Sem remorsos
Do muito que se disse e escreveu nas últimas semanas sobre o Afeganistão, um pormenor escapou à generalidade dos comentadores, especialistas e articulistas: o papel dos EUA na criação e proliferação de forças obscurantistas e fundamentalistas naquele país da Ásia Central. Os poucos que o referiram trataram-no como episódio longínquo ou justificaram-no com a mentalidade de Guerra Fria e o combate ao que ainda hoje designam de invasão soviética do Afeganistão.
Não houve da parte dos profissionais do comentário quaisquer referências à Revolução Saur, de Abril de 1978, e às medidas implementadas pelo Partido Popular Democrático (a Reforma Agrária, a proibição da usura, o crescente protagonismo das mulheres, a laicização da sociedade), nem se ouviu ou leu nada acerca do retrocesso que representou para o povo afegão o derrube do governo progressista, já na década de 90, e o caos provocado pela guerra que se seguiu.
Mergulhemos no baú e deixemos falar quem sabe, ninguém menos do que o «inventor» dos mujahedines, Zbigniew Brzezinski, conselheiro de Segurança Nacional do presidente Jimmy Carter (1977-1981). Foi ele que numa entrevista em 1998 (www.counterpunch.org/1998/01/15/how-jimmy-carter-and-i-started-the-mujahideen) confirmou um segredo (mal) guardado durante quase 20 anos: «Segundo a história oficial, o apoio da CIA aos mujahedines começou na década de 1980 [ou seja, após a entrada das tropas soviéticas] (…). Na verdade, foi a 3 de Julho de 1979 que o Presidente Carter assinou a primeira directiva visando o apoio secreto aos opositores ao regime (…). Nesse mesmo dia, escrevi-lhe uma mensagem a explicar como, na minha opinião, esse apoio ia induzir uma intervenção militar soviética.»
Clarificada a cronologia, não deixam de ser úteis outras afirmações de Brzezinski, sobretudo acerca dos objectivos. Liberdade? Direitos humanos? Nada disso! Numa outra entrevista, de 1997 (nsarchive2.gwu.edu/coldwar/interviews/episode-17/brzezinski2.html), o conselheiro de Carter tinha já sido claro: a ideia foi, tão somente, «fazer os soviéticos sangrar o máximo possível e durante o maior período de tempo possível.»

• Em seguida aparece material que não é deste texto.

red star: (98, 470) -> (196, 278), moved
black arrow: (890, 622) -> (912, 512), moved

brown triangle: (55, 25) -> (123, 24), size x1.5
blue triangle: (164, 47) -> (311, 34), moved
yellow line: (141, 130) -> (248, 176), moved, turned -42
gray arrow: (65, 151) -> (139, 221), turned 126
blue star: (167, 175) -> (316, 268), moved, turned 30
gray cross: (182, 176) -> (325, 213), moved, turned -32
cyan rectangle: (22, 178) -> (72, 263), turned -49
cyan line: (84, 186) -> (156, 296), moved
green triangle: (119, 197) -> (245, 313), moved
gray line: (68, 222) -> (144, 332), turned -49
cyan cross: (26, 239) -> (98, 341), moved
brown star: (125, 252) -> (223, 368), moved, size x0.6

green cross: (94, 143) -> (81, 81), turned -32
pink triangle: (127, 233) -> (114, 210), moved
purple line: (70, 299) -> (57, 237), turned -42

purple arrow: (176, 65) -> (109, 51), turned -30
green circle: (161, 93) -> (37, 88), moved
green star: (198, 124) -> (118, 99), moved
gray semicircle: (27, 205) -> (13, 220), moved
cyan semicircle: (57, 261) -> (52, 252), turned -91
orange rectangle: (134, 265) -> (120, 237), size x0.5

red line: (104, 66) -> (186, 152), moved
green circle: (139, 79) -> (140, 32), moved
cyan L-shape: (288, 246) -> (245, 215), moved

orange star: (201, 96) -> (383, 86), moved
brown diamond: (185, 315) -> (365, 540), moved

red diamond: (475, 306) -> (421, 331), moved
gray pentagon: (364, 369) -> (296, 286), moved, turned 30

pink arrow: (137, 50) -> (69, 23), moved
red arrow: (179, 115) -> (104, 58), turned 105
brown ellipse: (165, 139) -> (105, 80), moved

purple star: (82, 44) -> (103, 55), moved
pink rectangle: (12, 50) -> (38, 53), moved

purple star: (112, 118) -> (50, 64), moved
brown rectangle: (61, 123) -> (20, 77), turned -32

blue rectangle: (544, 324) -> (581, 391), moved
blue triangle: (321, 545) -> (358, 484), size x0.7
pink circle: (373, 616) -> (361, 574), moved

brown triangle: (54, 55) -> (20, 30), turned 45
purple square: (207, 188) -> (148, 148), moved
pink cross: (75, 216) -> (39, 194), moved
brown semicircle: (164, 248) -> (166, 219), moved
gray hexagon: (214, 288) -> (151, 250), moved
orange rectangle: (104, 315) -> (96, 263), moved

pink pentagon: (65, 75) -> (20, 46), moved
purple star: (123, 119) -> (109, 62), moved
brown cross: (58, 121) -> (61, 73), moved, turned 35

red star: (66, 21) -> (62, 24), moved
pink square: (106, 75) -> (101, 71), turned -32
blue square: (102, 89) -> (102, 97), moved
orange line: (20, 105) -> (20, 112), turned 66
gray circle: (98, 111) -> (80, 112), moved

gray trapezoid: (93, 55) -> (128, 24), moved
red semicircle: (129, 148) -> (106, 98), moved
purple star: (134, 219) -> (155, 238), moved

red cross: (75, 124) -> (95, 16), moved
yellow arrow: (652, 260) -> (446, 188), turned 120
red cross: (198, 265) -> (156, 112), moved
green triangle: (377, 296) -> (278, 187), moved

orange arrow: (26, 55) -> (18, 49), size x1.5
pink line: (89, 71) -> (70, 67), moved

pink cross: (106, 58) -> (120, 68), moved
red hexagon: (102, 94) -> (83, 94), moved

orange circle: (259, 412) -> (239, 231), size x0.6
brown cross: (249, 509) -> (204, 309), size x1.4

Poderia ser apenas de história que aqui se falava não estivessem tão presentes as consequências do passado – e não só no Afeganistão: a receita de Brzezinski foi replicada na Síria e na Ucrânia (era Joe Biden vice-presidente) com o apoio a grupos terroristas e neonazis, também eles louvados publicamente como freedom fighters [combatentes pela liberdade], à semelhança dos mujahedines afegãos.
Quanto às consequências, vejamos o que disse Brzezinski: «Remorsos de quê? Essa operação secreta foi uma excelente ideia.» Para os interesses do imperialismo, claro. E que mais lhe importa?